Maria Cardona, comentadora política da CNN, sugere outra razão para Harris querer um microfone aberto. "O facto de os microfones não serem silenciados dar-lhe-á a possibilidade de controlar tanto o que diz (...) como verificar os factos no local", afirma a democrata Maria Cardona.
O grande momento viral de Harris em 2020
No seu debate com Pence - realizado atrás de ecrãs durante a pandemia de covid-19 -, Harris frustrou uma tentativa de a interromper numa troca de palavras sobre a pandemia, levantando a mão e dizendo "sr. vice-presidente, estou a falar... estou a falar".
O comentário, que parecia um momento preparado que os candidatos praticam em debates simulados, deixou a impressão de que Pence estava a fazer queixinhas a Harris. O vai-e-vem teve uma ressonância extra devido às raças e géneros dos rivais. A então senadora da Califórnia gostou tanto da frase que a repetiu mais tarde no debate, antes de dizer a Pence: "Se não se importa de me deixar acabar, podemos então ter uma conversa".
Na altura, a frase de Harris tornou-se viral, dando origem a memes nas redes sociais e a artigos de recordação, incluindo canecas, t-shirts e camisolas que ajudaram a construir a personalidade da vice-presidente.
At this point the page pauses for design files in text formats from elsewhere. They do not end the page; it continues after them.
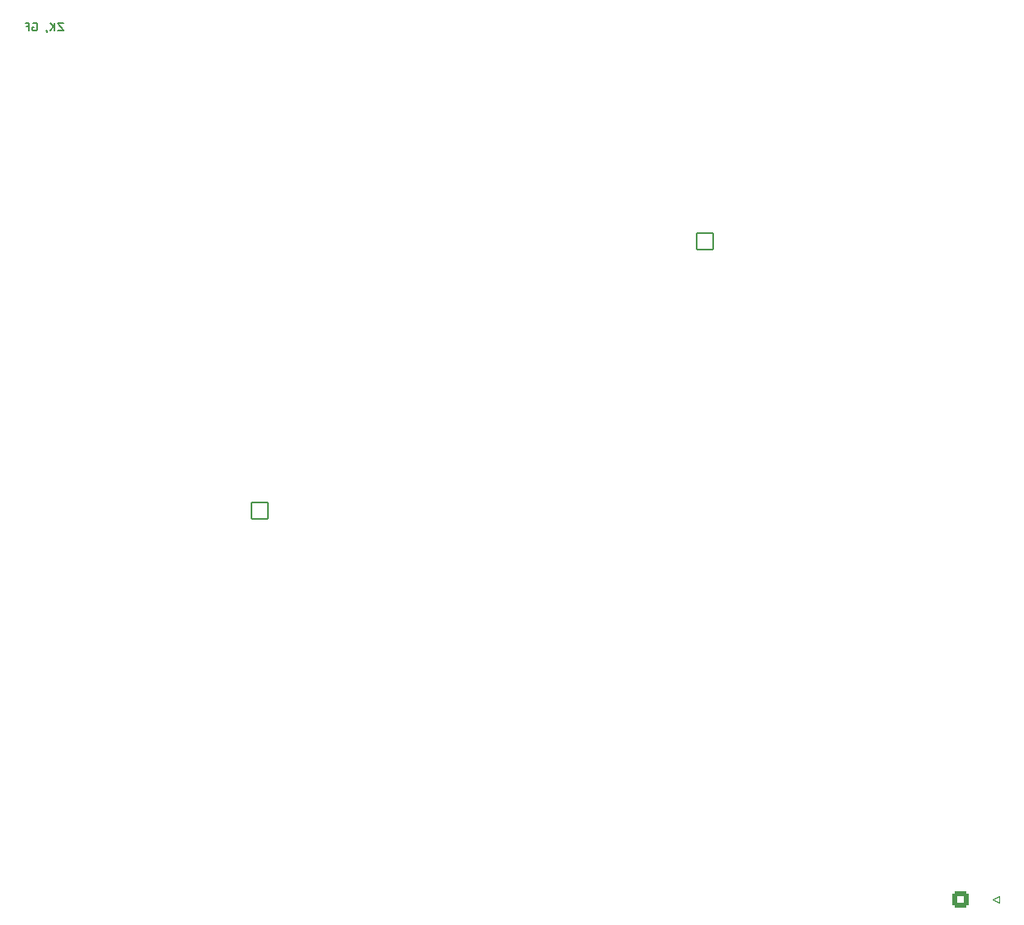
<source format=gbo>
G04 #@! TF.GenerationSoftware,KiCad,Pcbnew,7.0.10*
G04 #@! TF.CreationDate,2024-03-29T04:01:23-04:00*
G04 #@! TF.ProjectId,WarpSE,57617270-5345-42e6-9b69-6361645f7063,1.0*
G04 #@! TF.SameCoordinates,Original*
G04 #@! TF.FileFunction,Legend,Bot*
G04 #@! TF.FilePolarity,Positive*
%FSLAX46Y46*%
G04 Gerber Fmt 4.6, Leading zero omitted, Abs format (unit mm)*
G04 Created by KiCad (PCBNEW 7.0.10) date 2024-03-29 04:01:23*
%MOMM*%
%LPD*%
G01*
G04 APERTURE LIST*
G04 Aperture macros list*
%AMRoundRect*
0 Rectangle with rounded corners*
0 $1 Rounding radius*
0 $2 $3 $4 $5 $6 $7 $8 $9 X,Y pos of 4 corners*
0 Add a 4 corners polygon primitive as box body*
4,1,4,$2,$3,$4,$5,$6,$7,$8,$9,$2,$3,0*
0 Add four circle primitives for the rounded corners*
1,1,$1+$1,$2,$3*
1,1,$1+$1,$4,$5*
1,1,$1+$1,$6,$7*
1,1,$1+$1,$8,$9*
0 Add four rect primitives between the rounded corners*
20,1,$1+$1,$2,$3,$4,$5,0*
20,1,$1+$1,$4,$5,$6,$7,0*
20,1,$1+$1,$6,$7,$8,$9,0*
20,1,$1+$1,$8,$9,$2,$3,0*%
G04 Aperture macros list end*
%ADD10C,0.203200*%
%ADD11C,0.120000*%
%ADD12C,3.002400*%
%ADD13RoundRect,0.274580X0.576620X0.576620X-0.576620X0.576620X-0.576620X-0.576620X0.576620X-0.576620X0*%
%ADD14C,1.702400*%
%ADD15C,1.448000*%
%ADD16C,2.527300*%
%ADD17C,1.143000*%
%ADD18RoundRect,0.076200X0.850000X0.850000X-0.850000X0.850000X-0.850000X-0.850000X0.850000X-0.850000X0*%
%ADD19O,1.852400X1.852400*%
%ADD20RoundRect,0.076200X0.850000X-0.850000X0.850000X0.850000X-0.850000X0.850000X-0.850000X-0.850000X0*%
%ADD21RoundRect,0.272412X-0.653788X-0.653788X0.653788X-0.653788X0.653788X0.653788X-0.653788X0.653788X0*%
G04 APERTURE END LIST*
D10*
X113568237Y-39430649D02*
X113026371Y-39430649D01*
X113026371Y-39430649D02*
X113568237Y-40243449D01*
X113568237Y-40243449D02*
X113026371Y-40243449D01*
X112716733Y-40243449D02*
X112716733Y-39430649D01*
X112252276Y-40243449D02*
X112600618Y-39778992D01*
X112252276Y-39430649D02*
X112716733Y-39895106D01*
X111865228Y-40204745D02*
X111865228Y-40243449D01*
X111865228Y-40243449D02*
X111903933Y-40320859D01*
X111903933Y-40320859D02*
X111942637Y-40359564D01*
X110471856Y-39469354D02*
X110549266Y-39430649D01*
X110549266Y-39430649D02*
X110665380Y-39430649D01*
X110665380Y-39430649D02*
X110781494Y-39469354D01*
X110781494Y-39469354D02*
X110858904Y-39546764D01*
X110858904Y-39546764D02*
X110897609Y-39624173D01*
X110897609Y-39624173D02*
X110936313Y-39778992D01*
X110936313Y-39778992D02*
X110936313Y-39895106D01*
X110936313Y-39895106D02*
X110897609Y-40049925D01*
X110897609Y-40049925D02*
X110858904Y-40127335D01*
X110858904Y-40127335D02*
X110781494Y-40204745D01*
X110781494Y-40204745D02*
X110665380Y-40243449D01*
X110665380Y-40243449D02*
X110587971Y-40243449D01*
X110587971Y-40243449D02*
X110471856Y-40204745D01*
X110471856Y-40204745D02*
X110433152Y-40166040D01*
X110433152Y-40166040D02*
X110433152Y-39895106D01*
X110433152Y-39895106D02*
X110587971Y-39895106D01*
X109813875Y-39817697D02*
X110084809Y-39817697D01*
X110084809Y-40243449D02*
X110084809Y-39430649D01*
X110084809Y-39430649D02*
X109697761Y-39430649D01*
D11*
X209730000Y-129840000D02*
X209730000Y-129240000D01*
X209730000Y-129240000D02*
X209050000Y-129540000D01*
X209050000Y-129540000D02*
X209730000Y-129840000D01*
%LPC*%
D12*
X203500000Y-135170000D03*
X203500000Y-45170000D03*
D13*
X205740000Y-129540000D03*
D14*
X205740000Y-127000000D03*
X205740000Y-124460000D03*
X205740000Y-121920000D03*
X205740000Y-119380000D03*
X205740000Y-116840000D03*
X205740000Y-114300000D03*
X205740000Y-111760000D03*
X205740000Y-109220000D03*
X205740000Y-106680000D03*
X205740000Y-104140000D03*
X205740000Y-101600000D03*
X205740000Y-99060000D03*
X205740000Y-96520000D03*
X205740000Y-93980000D03*
X205740000Y-91440000D03*
X205740000Y-88900000D03*
X205740000Y-86360000D03*
X205740000Y-83820000D03*
X205740000Y-81280000D03*
X205740000Y-78740000D03*
X205740000Y-76200000D03*
X205740000Y-73660000D03*
X205740000Y-71120000D03*
X205740000Y-68580000D03*
X205740000Y-66040000D03*
X205740000Y-63500000D03*
X205740000Y-60960000D03*
X205740000Y-58420000D03*
X205740000Y-55880000D03*
X205740000Y-53340000D03*
X205740000Y-50800000D03*
X203200000Y-129540000D03*
X203200000Y-127000000D03*
X203200000Y-124460000D03*
X203200000Y-121920000D03*
X203200000Y-119380000D03*
X203200000Y-116840000D03*
X203200000Y-114300000D03*
X203200000Y-111760000D03*
X203200000Y-109220000D03*
X203200000Y-106680000D03*
X203200000Y-104140000D03*
X203200000Y-101600000D03*
X203200000Y-99060000D03*
X203200000Y-96520000D03*
X203200000Y-93980000D03*
X203200000Y-91440000D03*
X203200000Y-88900000D03*
X203200000Y-86360000D03*
X203200000Y-83820000D03*
X203200000Y-81280000D03*
X203200000Y-78740000D03*
X203200000Y-76200000D03*
X203200000Y-73660000D03*
X203200000Y-71120000D03*
X203200000Y-68580000D03*
X203200000Y-66040000D03*
X203200000Y-63500000D03*
X203200000Y-60960000D03*
X203200000Y-58420000D03*
X203200000Y-55880000D03*
X203200000Y-53340000D03*
X203200000Y-50800000D03*
X200660000Y-129540000D03*
X200660000Y-127000000D03*
X200660000Y-124460000D03*
X200660000Y-121920000D03*
X200660000Y-119380000D03*
X200660000Y-116840000D03*
X200660000Y-114300000D03*
X200660000Y-111760000D03*
X200660000Y-109220000D03*
X200660000Y-106680000D03*
X200660000Y-104140000D03*
X200660000Y-101600000D03*
X200660000Y-99060000D03*
X200660000Y-96520000D03*
X200660000Y-93980000D03*
X200660000Y-91440000D03*
X200660000Y-88900000D03*
X200660000Y-86360000D03*
X200660000Y-83820000D03*
X200660000Y-81280000D03*
X200660000Y-78740000D03*
X200660000Y-76200000D03*
X200660000Y-73660000D03*
X200660000Y-71120000D03*
X200660000Y-68580000D03*
X200660000Y-66040000D03*
X200660000Y-63500000D03*
X200660000Y-60960000D03*
X200660000Y-58420000D03*
X200660000Y-55880000D03*
X200660000Y-53340000D03*
X200660000Y-50800000D03*
D15*
X107823000Y-39878000D03*
X210312000Y-39878000D03*
X210312000Y-137922000D03*
X196469000Y-137922000D03*
X107823000Y-127508000D03*
D16*
X107854910Y-48944962D03*
D17*
X109650961Y-50741013D03*
D16*
X111447012Y-52537064D03*
X111896025Y-44903846D03*
X115488128Y-48495949D03*
D17*
X114320694Y-44634439D03*
X115757535Y-46071280D03*
D18*
X133750000Y-89550000D03*
D19*
X133750000Y-87010000D03*
D20*
X179500000Y-61900000D03*
D19*
X182040000Y-61900000D03*
D21*
X105283000Y-112268000D03*
D19*
X107823000Y-112268000D03*
X105283000Y-114808000D03*
X107823000Y-114808000D03*
X105283000Y-117348000D03*
X107823000Y-117348000D03*
X105283000Y-119888000D03*
X107823000Y-119888000D03*
X105283000Y-122428000D03*
X107823000Y-122428000D03*
X105283000Y-124968000D03*
X107823000Y-124968000D03*
%LPD*%
M02*

</source>
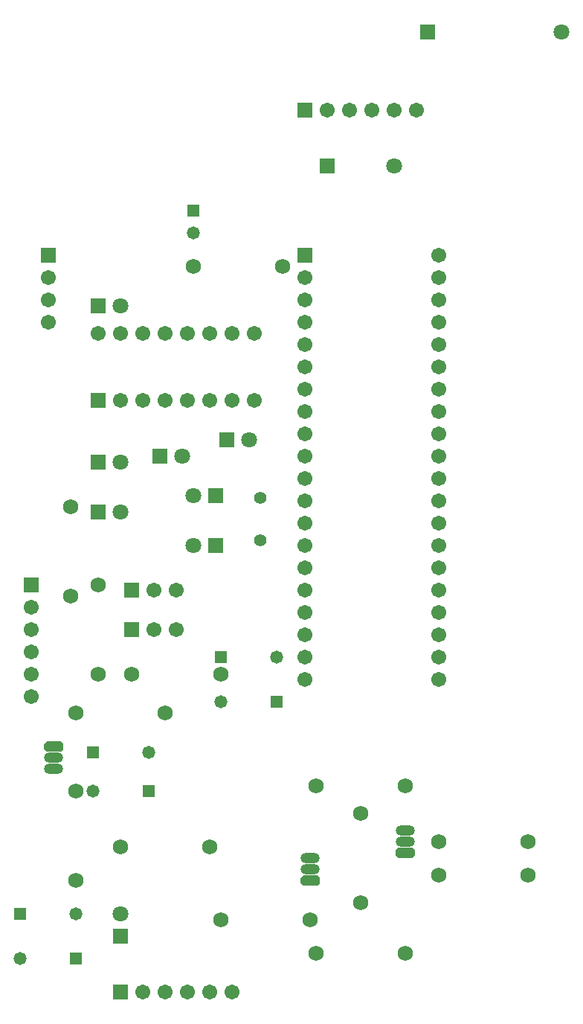
<source format=gts>
G04 DipTrace 2.3.1.0*
%INPC04Controller.GTS*%
%MOMM*%
%ADD38C,1.422*%
%ADD40O,2.203X1.203*%
%ADD44C,1.727*%
%ADD46C,1.727*%
%ADD48C,1.703*%
%ADD50R,1.703X1.703*%
%ADD52C,1.473*%
%ADD54R,1.473X1.473*%
%ADD56C,1.473*%
%ADD58R,1.803X1.803*%
%ADD60C,1.803*%
%FSLAX53Y53*%
G04*
G71*
G90*
G75*
G01*
%LNTopMask*%
%LPD*%
D60*
X34138Y74778D3*
X25883Y78588D3*
X56998Y117958D3*
D58*
X49378D3*
D60*
X32868Y84938D3*
X40488Y86843D3*
X34138Y80493D3*
X25883Y32868D3*
Y84303D3*
D58*
X60808Y133198D3*
D60*
X76048D3*
D56*
X34138Y110338D3*
D54*
Y112878D3*
X43663Y56998D3*
D52*
X37313D3*
D54*
Y62078D3*
D52*
X43663D3*
D54*
X22708Y51283D3*
D52*
X29058D3*
D54*
Y46838D3*
D52*
X22708D3*
D54*
X14453Y32868D3*
D52*
X20803D3*
D54*
Y27788D3*
D52*
X14453D3*
D50*
X25883Y23978D3*
D48*
X28423D3*
X30963D3*
X33503D3*
X36043D3*
X38583D3*
D50*
X46838Y124308D3*
D48*
X49378D3*
X51918D3*
X54458D3*
X56998D3*
X59538D3*
D50*
X27153Y69698D3*
D48*
X29693D3*
X32233D3*
D50*
X15723Y70333D3*
D48*
Y67793D3*
Y65253D3*
Y62713D3*
Y60173D3*
Y57633D3*
D50*
X17628Y107798D3*
D48*
Y105258D3*
Y102718D3*
Y100178D3*
D50*
X27153Y65253D3*
D48*
X29693D3*
X32233D3*
D46*
X72238Y37313D3*
D44*
X62078D3*
D46*
X72238Y41123D3*
D44*
X62078D3*
D46*
X48108Y47473D3*
D44*
X58268D3*
D46*
X53188Y34138D3*
D44*
Y44298D3*
D46*
X47473Y32233D3*
D44*
X37313D3*
D46*
X58268Y28423D3*
D44*
X48108D3*
D46*
X36043Y40488D3*
D44*
X25883D3*
D46*
X44298Y106528D3*
D44*
X34138D3*
D46*
X30963Y55728D3*
D44*
X20803D3*
D46*
Y36678D3*
D44*
Y46838D3*
D46*
X23343Y70333D3*
D44*
Y60173D3*
D46*
X20168Y79223D3*
D44*
Y69063D3*
D46*
X27153Y60173D3*
D44*
X37313D3*
D50*
X46838Y107798D3*
D48*
Y105258D3*
Y102718D3*
Y100178D3*
Y97638D3*
Y95098D3*
Y92558D3*
Y90018D3*
Y87478D3*
Y84938D3*
Y82398D3*
Y79858D3*
Y77318D3*
Y74778D3*
Y72238D3*
Y69698D3*
Y67158D3*
Y64618D3*
Y62078D3*
Y59538D3*
X62078D3*
Y62078D3*
Y64618D3*
Y67158D3*
Y69698D3*
Y72238D3*
Y74778D3*
Y77318D3*
Y79858D3*
Y82398D3*
Y84938D3*
Y87478D3*
Y90018D3*
Y92558D3*
Y95098D3*
Y97638D3*
Y100178D3*
Y102718D3*
Y105258D3*
Y107798D3*
D50*
X23343Y91288D3*
D48*
X25883D3*
X28423D3*
X30963D3*
X33503D3*
X36043D3*
X38583D3*
X41123D3*
Y98888D3*
X38583D3*
X36043D3*
X33503D3*
X30963D3*
X28423D3*
X25883D3*
X23343D3*
G36*
X17471Y52519D2*
X17161Y52210D1*
Y51626D1*
X17471Y51316D1*
X19055D1*
X19364Y51626D1*
Y52210D1*
X19055Y52519D1*
X17471D1*
G37*
D40*
X18263Y50648D3*
Y49378D3*
G36*
X48265Y36076D2*
X48574Y36386D1*
Y36970D1*
X48265Y37279D1*
X46681D1*
X46371Y36970D1*
Y36386D1*
X46681Y36076D1*
X48265D1*
G37*
D40*
X47473Y37948D3*
Y39218D3*
G36*
X59060Y39251D2*
X59369Y39561D1*
Y40145D1*
X59060Y40454D1*
X57476D1*
X57166Y40145D1*
Y39561D1*
X57476Y39251D1*
X59060D1*
G37*
D40*
X58268Y41123D3*
Y42393D3*
D38*
X41758Y75413D3*
Y80239D3*
D60*
X25883Y102083D3*
D58*
X23343D3*
Y84303D3*
X30328Y84938D3*
X37948Y86843D3*
X36678Y80493D3*
Y74778D3*
X23343Y78588D3*
X25883Y30328D3*
M02*

</source>
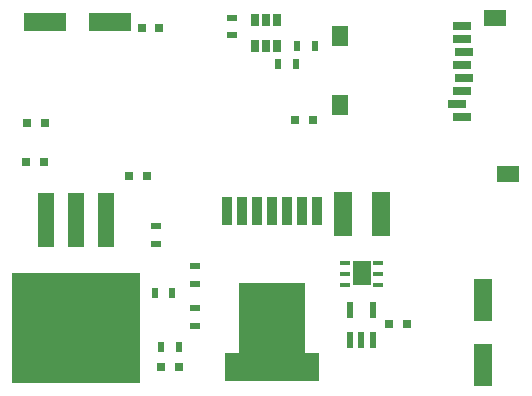
<source format=gbr>
G04 #@! TF.FileFunction,Paste,Bot*
%FSLAX46Y46*%
G04 Gerber Fmt 4.6, Leading zero omitted, Abs format (unit mm)*
G04 Created by KiCad (PCBNEW 4.0.0-rc2-stable) date 6/30/2016 5:54:54 PM*
%MOMM*%
G01*
G04 APERTURE LIST*
%ADD10C,0.100000*%
%ADD11R,1.600000X3.700000*%
%ADD12R,0.800000X0.750000*%
%ADD13R,1.390000X4.600000*%
%ADD14R,10.800000X9.400000*%
%ADD15R,0.500000X0.900000*%
%ADD16R,0.900000X0.500000*%
%ADD17R,1.501140X0.749300*%
%ADD18R,1.899920X1.399540*%
%ADD19R,1.399540X1.800860*%
%ADD20R,0.650000X1.060000*%
%ADD21R,0.812800X0.406400*%
%ADD22R,1.498600X2.006600*%
%ADD23R,0.558800X1.320800*%
%ADD24R,5.590000X6.350000*%
%ADD25R,0.910000X2.410000*%
%ADD26R,8.000000X2.410000*%
%ADD27R,3.599180X1.600200*%
%ADD28R,1.600200X3.599180*%
G04 APERTURE END LIST*
D10*
D11*
X70710000Y-77190000D03*
X73910000Y-77190000D03*
D12*
X66650000Y-69260000D03*
X68150000Y-69260000D03*
X54120000Y-74040000D03*
X52620000Y-74040000D03*
X43905001Y-72785000D03*
X45405001Y-72785000D03*
X43960000Y-69520000D03*
X45460000Y-69520000D03*
X53690000Y-61490000D03*
X55190000Y-61490000D03*
X74610000Y-86560000D03*
X76110000Y-86560000D03*
X55350000Y-90160000D03*
X56850000Y-90160000D03*
D13*
X48160000Y-77760000D03*
D14*
X48160000Y-86910000D03*
D13*
X50700000Y-77760000D03*
X45620000Y-77760000D03*
D15*
X65210000Y-64530000D03*
X66710000Y-64530000D03*
D16*
X61310000Y-60590000D03*
X61310000Y-62090000D03*
D15*
X68360000Y-62980000D03*
X66860000Y-62980000D03*
X56270000Y-83880000D03*
X54770000Y-83880000D03*
D16*
X54920000Y-79740000D03*
X54920000Y-78240000D03*
X58180000Y-83150000D03*
X58180000Y-81650000D03*
X58220000Y-85180000D03*
X58220000Y-86680000D03*
D15*
X56820000Y-88480000D03*
X55320000Y-88480000D03*
D17*
X80770000Y-62401080D03*
X80770000Y-61301260D03*
X80970660Y-63500900D03*
X80770000Y-64600720D03*
X80770000Y-69000000D03*
X80371220Y-67900180D03*
X80770000Y-66800360D03*
X80970660Y-65700540D03*
D18*
X83619880Y-60600220D03*
X84719700Y-73848860D03*
D19*
X70470300Y-62149620D03*
X70470300Y-67950980D03*
D20*
X63240000Y-60790000D03*
X64190000Y-60790000D03*
X65140000Y-60790000D03*
X65140000Y-62990000D03*
X63240000Y-62990000D03*
X64190000Y-62990000D03*
D21*
X70923000Y-83209800D03*
X70923000Y-82270000D03*
X70923000Y-81330200D03*
X73717000Y-81330200D03*
X73717000Y-82270000D03*
X73717000Y-83209800D03*
D22*
X72294600Y-82244600D03*
D23*
X73229800Y-87860000D03*
X72290000Y-87860000D03*
X71350200Y-87860000D03*
X71350200Y-85320000D03*
X73229800Y-85320000D03*
D24*
X64730000Y-86170000D03*
D25*
X60920000Y-76945000D03*
X62190000Y-76945000D03*
X63460000Y-76945000D03*
X64730000Y-76945000D03*
X66000000Y-76945000D03*
X67270000Y-76945000D03*
X68540000Y-76945000D03*
D26*
X64730000Y-90170000D03*
D27*
X45509180Y-61000000D03*
X51010820Y-61000000D03*
D28*
X82620000Y-90030820D03*
X82620000Y-84529180D03*
M02*

</source>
A equipa do candidato Trump preferia que os microfones fossem silenciados durante o debate, de acordo com uma fonte familiarizada com o assunto. O conselheiro sénior de Trump, Jason Miller, diz num comunicado que o ex-presidente aceitou o debate da ABC nos mesmos termos que o da CNN com Biden. E sugeriu que a mudança de abordagem por parte de Harris sugeria que a sua preparação para o debate estava com problemas. "Até o seu próprio porta-voz de campanha disse que o debate sobre os debates tinha acabado. É evidente que estão a ver algo que não lhes agrada", refere Miller.
Mas, como acontece frequentemente, o antigo presidente pareceu desvalorizar a posição da sua própria equipa. "Para mim, é indiferente, mas o acordo era que tudo fosse igual à última vez", disse Trump numa paragem de campanha na Virgínia. "Nesse último caso fui silenciado. Não gostei da última vez, mas correu tudo bem."
E Trump acrescentou: "Concordámos com as mesmas regras. As mesmas regras, as mesmas especificações.E penso que é provavelmente assim que deve ser".
A equipa de Harris ripostou, com Sam a dizer na CNN que o ex-presidente tinha resolvido a questão a favor dos microfones abertos: "Ouvimos isso da boca do próprio".